If I had any Facebook friends using Zeewe, then they’d all know now that I added the apps I found. I rated several apps, played a Tetris rip-off and generally had a good time using the platform this morning. Zeewe now offers easy hooks for developers to make those experiences social and with leaderboards where appropriate. The company says it’s got an Android version and an in-app payment API well underway and both will be launched soon.

Movile believes that the future of apps will be based on the cross-platform mobile web, but also on tablets and web-enabled TVs. In order to take a leap at leading that market, the Brazilian company is focused on international markets outside its home territory of Latin America.

Global Mobile Innovation, Born in Brazil

Movile is a big company already. It has 10 offices around Latin America and employs nearly 300 people, 70 of whom are technologists. The company’s bread and butter is premium SMS services and payment for virtual goods. Brazilians are very into both. A deeply social culture, a fast-rising lower to middle class and a frenzy of economic activity after decades of military dictatorship and subsequent hyper-inflation have all added up to making Brazil one of the most dynamic economies on earth when it comes to social and mobile technology. Only Malaysians spend more time on Twitter per capita than Brazilians do, for example.

Movile parlayed its early success serving this market into a deal that sold 60% of its shares to international media conglomerate Naspers. Naspers is from South Africa and is a silent giant that many US tech watchers may be unfamiliar with. It’s one of the world’s few old media companies that have succeeded in shifting into the new online media economy – largely through a wave of acquisitions of startups around the developing world. Naspers handles its startups in a way I wish US companies would: they hardly change anything. They keep successful executive teams in place and provide support for early winners in the developing world to just get bigger.

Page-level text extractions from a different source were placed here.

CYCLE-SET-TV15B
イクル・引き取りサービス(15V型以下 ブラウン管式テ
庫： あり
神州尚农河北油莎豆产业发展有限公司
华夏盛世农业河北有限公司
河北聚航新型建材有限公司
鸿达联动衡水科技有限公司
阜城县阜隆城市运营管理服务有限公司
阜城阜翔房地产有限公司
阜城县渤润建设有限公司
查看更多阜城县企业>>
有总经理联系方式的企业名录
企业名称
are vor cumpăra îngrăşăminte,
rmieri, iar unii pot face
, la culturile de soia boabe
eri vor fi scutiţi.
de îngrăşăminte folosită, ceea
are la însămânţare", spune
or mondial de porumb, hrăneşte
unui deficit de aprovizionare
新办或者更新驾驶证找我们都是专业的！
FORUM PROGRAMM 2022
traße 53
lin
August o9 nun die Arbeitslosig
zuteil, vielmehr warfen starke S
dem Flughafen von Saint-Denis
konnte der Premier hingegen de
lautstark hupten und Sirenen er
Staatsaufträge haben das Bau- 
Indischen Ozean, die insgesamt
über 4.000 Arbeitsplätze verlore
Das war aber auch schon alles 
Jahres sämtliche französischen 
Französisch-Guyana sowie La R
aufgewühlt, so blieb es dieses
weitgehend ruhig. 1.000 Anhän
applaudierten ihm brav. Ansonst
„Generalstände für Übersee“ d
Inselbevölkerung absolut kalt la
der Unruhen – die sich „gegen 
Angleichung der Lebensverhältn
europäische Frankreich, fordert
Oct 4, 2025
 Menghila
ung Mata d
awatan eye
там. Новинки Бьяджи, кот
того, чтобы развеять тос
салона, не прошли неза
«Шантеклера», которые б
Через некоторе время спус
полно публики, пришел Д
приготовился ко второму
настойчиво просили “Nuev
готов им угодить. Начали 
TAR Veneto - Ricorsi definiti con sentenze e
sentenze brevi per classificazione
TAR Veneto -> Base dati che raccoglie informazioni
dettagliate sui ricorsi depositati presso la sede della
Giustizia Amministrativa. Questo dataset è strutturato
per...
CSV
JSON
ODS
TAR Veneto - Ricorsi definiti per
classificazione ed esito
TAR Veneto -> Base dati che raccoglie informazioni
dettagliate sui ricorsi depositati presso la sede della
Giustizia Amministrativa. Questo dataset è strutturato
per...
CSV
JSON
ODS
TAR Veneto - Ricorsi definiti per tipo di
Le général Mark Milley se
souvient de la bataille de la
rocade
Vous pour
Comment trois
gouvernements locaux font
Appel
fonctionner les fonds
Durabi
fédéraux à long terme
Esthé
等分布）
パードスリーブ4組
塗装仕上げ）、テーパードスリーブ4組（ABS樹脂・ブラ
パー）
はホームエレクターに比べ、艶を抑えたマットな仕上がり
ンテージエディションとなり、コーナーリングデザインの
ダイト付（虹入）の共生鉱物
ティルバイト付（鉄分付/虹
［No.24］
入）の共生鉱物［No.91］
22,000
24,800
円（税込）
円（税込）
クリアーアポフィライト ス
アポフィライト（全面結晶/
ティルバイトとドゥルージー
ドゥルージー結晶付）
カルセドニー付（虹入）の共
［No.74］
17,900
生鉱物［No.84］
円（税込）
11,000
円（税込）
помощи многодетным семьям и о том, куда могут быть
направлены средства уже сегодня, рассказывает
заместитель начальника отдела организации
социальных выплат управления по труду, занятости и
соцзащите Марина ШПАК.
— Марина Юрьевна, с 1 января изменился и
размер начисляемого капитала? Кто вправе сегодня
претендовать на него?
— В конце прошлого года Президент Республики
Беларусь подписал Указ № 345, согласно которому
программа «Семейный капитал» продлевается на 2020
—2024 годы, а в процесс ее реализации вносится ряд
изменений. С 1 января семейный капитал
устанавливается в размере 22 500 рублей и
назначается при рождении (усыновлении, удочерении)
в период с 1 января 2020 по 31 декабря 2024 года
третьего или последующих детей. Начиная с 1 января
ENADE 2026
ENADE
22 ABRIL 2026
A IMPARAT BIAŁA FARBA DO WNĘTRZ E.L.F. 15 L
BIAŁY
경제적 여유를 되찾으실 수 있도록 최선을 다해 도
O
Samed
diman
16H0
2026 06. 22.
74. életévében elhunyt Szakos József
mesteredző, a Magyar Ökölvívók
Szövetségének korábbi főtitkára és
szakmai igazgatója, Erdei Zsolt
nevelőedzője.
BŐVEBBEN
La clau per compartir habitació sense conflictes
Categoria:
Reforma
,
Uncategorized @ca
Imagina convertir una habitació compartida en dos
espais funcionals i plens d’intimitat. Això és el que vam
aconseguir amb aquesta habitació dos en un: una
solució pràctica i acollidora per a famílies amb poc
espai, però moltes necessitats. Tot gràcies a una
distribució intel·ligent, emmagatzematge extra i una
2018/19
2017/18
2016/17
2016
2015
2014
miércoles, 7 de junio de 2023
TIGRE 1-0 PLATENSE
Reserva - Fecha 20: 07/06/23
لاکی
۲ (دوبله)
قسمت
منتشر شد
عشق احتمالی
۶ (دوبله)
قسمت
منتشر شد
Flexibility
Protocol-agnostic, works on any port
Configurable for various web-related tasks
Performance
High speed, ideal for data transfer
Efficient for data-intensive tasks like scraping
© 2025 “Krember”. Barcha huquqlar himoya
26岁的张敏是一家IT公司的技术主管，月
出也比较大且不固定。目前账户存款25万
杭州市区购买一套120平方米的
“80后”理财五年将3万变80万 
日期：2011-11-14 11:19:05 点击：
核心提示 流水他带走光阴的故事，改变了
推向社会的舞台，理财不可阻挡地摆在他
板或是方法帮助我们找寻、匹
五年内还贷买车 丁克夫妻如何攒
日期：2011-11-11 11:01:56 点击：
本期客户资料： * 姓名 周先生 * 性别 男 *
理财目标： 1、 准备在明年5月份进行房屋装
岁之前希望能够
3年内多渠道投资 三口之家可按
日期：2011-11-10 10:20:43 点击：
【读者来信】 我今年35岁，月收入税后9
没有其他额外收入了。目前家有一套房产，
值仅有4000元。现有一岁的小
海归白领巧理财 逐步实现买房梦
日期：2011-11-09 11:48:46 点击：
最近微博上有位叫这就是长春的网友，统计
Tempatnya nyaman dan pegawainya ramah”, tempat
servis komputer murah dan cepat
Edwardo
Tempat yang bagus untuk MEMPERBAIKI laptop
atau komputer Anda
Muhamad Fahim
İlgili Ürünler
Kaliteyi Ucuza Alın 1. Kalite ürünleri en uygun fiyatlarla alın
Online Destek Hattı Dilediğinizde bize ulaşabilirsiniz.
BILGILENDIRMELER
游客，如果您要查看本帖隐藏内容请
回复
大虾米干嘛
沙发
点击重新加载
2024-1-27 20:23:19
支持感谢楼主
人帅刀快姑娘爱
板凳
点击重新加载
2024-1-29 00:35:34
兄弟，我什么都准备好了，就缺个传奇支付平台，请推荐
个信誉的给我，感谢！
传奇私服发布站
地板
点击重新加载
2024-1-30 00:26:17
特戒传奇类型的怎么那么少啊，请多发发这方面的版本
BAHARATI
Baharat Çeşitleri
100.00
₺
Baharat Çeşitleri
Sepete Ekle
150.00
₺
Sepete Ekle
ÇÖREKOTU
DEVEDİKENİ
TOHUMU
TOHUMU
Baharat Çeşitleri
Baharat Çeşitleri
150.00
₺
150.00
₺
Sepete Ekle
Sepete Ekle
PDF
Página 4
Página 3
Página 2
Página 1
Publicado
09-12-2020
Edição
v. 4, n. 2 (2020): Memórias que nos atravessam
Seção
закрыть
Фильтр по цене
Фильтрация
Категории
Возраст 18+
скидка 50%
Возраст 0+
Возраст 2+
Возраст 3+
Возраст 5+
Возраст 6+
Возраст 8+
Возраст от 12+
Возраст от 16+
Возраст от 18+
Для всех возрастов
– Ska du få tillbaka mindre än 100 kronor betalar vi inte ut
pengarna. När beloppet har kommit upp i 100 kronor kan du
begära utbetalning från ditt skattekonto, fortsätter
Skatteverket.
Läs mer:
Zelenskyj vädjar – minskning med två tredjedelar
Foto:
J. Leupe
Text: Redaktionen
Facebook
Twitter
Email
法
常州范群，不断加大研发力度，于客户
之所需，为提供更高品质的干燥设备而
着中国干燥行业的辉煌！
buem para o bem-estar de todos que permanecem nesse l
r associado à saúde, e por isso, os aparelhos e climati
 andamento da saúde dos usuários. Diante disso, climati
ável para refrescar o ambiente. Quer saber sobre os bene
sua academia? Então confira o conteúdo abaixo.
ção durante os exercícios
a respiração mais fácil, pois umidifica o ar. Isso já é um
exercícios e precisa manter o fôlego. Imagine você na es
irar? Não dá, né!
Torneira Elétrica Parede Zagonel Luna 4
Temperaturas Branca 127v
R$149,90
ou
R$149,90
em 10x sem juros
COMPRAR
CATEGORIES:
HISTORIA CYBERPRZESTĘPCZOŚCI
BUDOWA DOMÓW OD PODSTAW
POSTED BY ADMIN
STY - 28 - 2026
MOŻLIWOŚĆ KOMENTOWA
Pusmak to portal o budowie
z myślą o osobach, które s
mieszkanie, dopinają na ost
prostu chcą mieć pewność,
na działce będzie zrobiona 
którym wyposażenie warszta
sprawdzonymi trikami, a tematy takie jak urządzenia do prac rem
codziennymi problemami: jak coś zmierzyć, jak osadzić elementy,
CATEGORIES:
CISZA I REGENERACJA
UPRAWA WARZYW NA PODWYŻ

Some of those startups take a similar strategy themselves. Naspers-owned Brazilian e-commerce company Buscape, which was acquired for nearly $400 million USD in the most-watched deal in Brazilian web tech, has followed its parent’s lead, for example. Buscape acquired 10 companies last year, including a meta-site indexing multiple daily deals offerings, and lets those startups continue operating semi-independently under its corporate umbrella as departments of Buscape.

All of these companies and companies inside of companies are allowed to maintain a high degree of independence in order to innovate. They are focusing outside their own markets, they are building for a world of even more mobile use than they see today and they are alligning themselves with the open and international web.

Is the web a US-centric phenomenon dominated by Apple and Facebook? Not in Brazil, it’s not. Facebook may be coming on fast and will likely soon overcome Google’s social network Orkut – but Apple devices will likely remain an exclusive status symbol for the very elite well into the future. Not just because the population in Brazil is poorer than in the United States – but because iPhones and iPads cost twice as much there as they do in the US thanks to heavy taxation.

In Brazil the technologists I spoke with were much more interested in low-cost, affordable, accessible and open web and mobile platforms. Add social and in-app payment APIs and mobile web apps look stronger and stronger. Will it all add up to make mobile web apps a viable competitor to native mobile apps some day? Only time will tell, but it should be a good contest.

Disclosure: Movile and Buscape were among the companies that paid my travel expenses to visit Brazil and report on the tech scene there.